O procurador-geral, Roberto Gurgel, terá 10 dias para analisar as alegações dos condenados e emitir oficialmente sua opinião em parecer.

 

07/05/2013

às 17:26 \ Política & Cia

MENSALÃO: Dois ministros do Supremo admitem que “tecnicamente” recursos podem rever as condenações

Os ministros do STF Ricardo Lewandowski e Gilmar Mendes temem que embargos requeiram revisão das condenações (Foto: STF)

Os ministros do STF Ricardo Lewandowski e Gilmar Mendes: embargos podem requerer revisão das condenações em casos "extremos" e "raros" (Foto: STF)

Lewandowski e Gilmar Mendes reconhecem que os chamados embargos de declaração podem gerar revisão de decisões da Corte em casos de falha muito evidente

Por Eduardo Bresciani – O Estado de S. Paulo

Os ministros do Supremo Tribunal Federal (STF) Ricardo Lewandowski e Gilmar Mendes admitiram que os recursos de “embargos de declaração” protocolados pelos 25 condenados do mensalão podem, em tese, provocar a revisão de decisões da Corte.

Isso aconteceria com os chamados “efeitos infringentes”, pedidos pelos réus nesses recursos, que possibilitariam uma mudança de mérito.

“É possível embargo (de declaração) com efeito infringente se a contradição for tamanha que não se possa aproveitar, ou uma omissão ou uma obscuridade que seja tamanha a tal ponto que não se possa aproveitar os votos vencedores, em tese, pode se caminhar para uma absolvição no ponto”, afirmou o vice-presidente do STF e revisor do processo, Ricardo Lewandowski.

Gilmar Mendes destacou que o pedido já foi feito pelos advogados e reconheceu que o expediente, apesar de “raro”, é aceito. “Pelo que vocês mesmo divulgaram, todos os embargos de declaração têm efeitos infringentes, tanto que mandou para o procurador-geral, isso quer dizer alguma coisa. O tribunal admite que pode ter, por isso manda ouvir a parte contrária, é raro, mas admite”.

O presidente do STF e relator do processo, Joaquim Barbosa, destacou na semana passada que tecnicamente não há previsão de revisão de condenações por meio desse tipo de recurso.

Em dezembro, porém, ao negar a prisão imediata de condenados no mensalão justificou a possibilidade de mudança de mérito nesses embargos, embora ocorram em casos “eventuais, atípicos e excepcionalíssimos”, nas palavras de Barbosa, na ocasião.

A previsão de mudanças no mérito nos embargos de declaração está contemplada no regimento do Supremo Tribunal Federal (STF). Além dessa possibilidade, os réus poderiam ainda se valer de “embargos infringentes”, que possibilitariam um novo julgamento quando forem registrados quatro votos contrários às condenações.
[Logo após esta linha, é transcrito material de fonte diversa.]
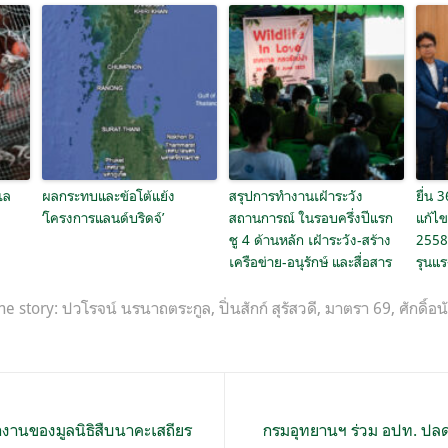
เล
ผลกระทบและข้อโต้แย้ง
สรุปการทำงานเฝ้าระวัง
ยื่น 
‘โครงการแลนด์บริดจ์’
สถานการณ์ ในรอบครึ่งปีแรก
แก้ไ
ชู 4 ด้านหลัก เฝ้าระวัง-สร้าง
2558
เครือข่าย-อนุรักษ์ และสื่อสาร
รุนแร
he story:
ปวโรจน์ นรนาถตระกูล
,
ปิ่นสักก์ สุรัสวดี
,
มาตรา 69
,
ศักดิ์อ
งานของมูลนิธิสืบนาคะเสถียร
กรมอุทยานฯ ร่วม อปท. ปลดล็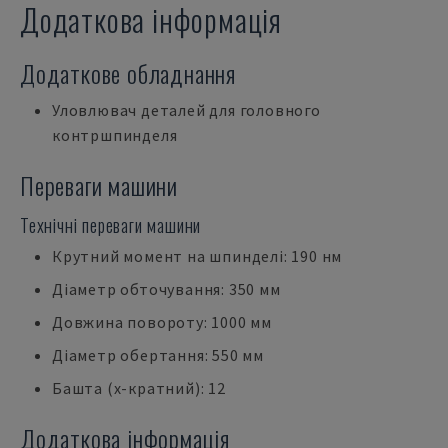
Додаткова інформація
Додаткове обладнання
Уловлювач деталей для головного
контршпинделя
Переваги машини
Технічні переваги машини
Крутний момент на шпинделі: 190 нм
Діаметр обточування: 350 мм
Довжина повороту: 1000 мм
Діаметр обертання: 550 мм
Башта (х-кратний): 12
Додаткова інформація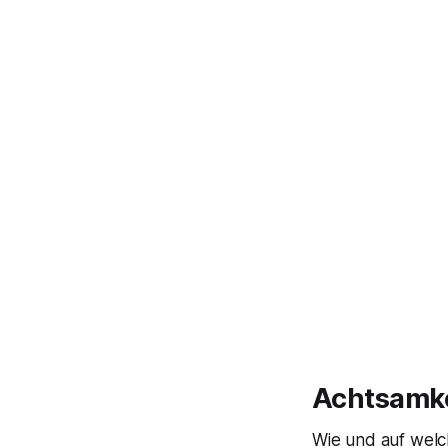
Achtsamke
Wie und auf welc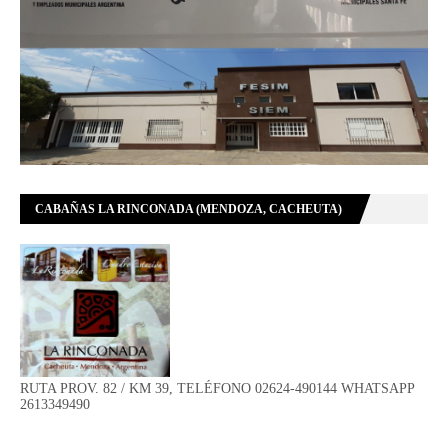
CABAÑAS LA RINCONADA (MENDOZA, CACHEUTA)
RUTA PROV. 82 / KM 39, TELÉFONO 02624-490144 WHATSAPP
2613349490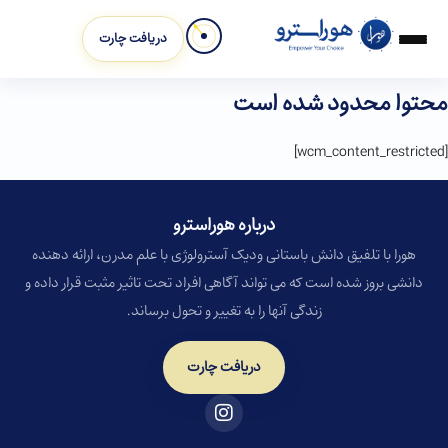
دریافت چارت
محتوا محدود شده است
[wcm_content_restricted]
درباره هوراسترو​
هورا با تلفیق دانش باستانی ودیک آسترولوژی با علم مدرن، ارائه دهنده
دانشی بروز شده است که می تواند آگاهی افراد تحت تاثیر مثبت قرار داده و
زندگی آنها را به تغییر و تحول برساند.
دریافت چارت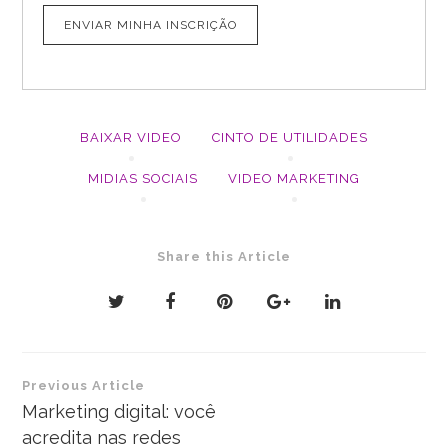
BAIXAR VIDEO
CINTO DE UTILIDADES
MIDIAS SOCIAIS
VIDEO MARKETING
Share this Article
Navegação
Previous Article
de
Marketing digital: você
acredita nas redes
O ex-tesoureiro do PT Delúbio Soares foi o primeiro a protocolar esse tipo de recurso questionando sua condenação por formação de quadrilha. Nesse caso, há dúvidas sobre sua validade porque uma lei de 1990 retirou essa previsão do Código de Processo Penal, mas essa possibilidade ainda aparece no Regimento Interno do STF.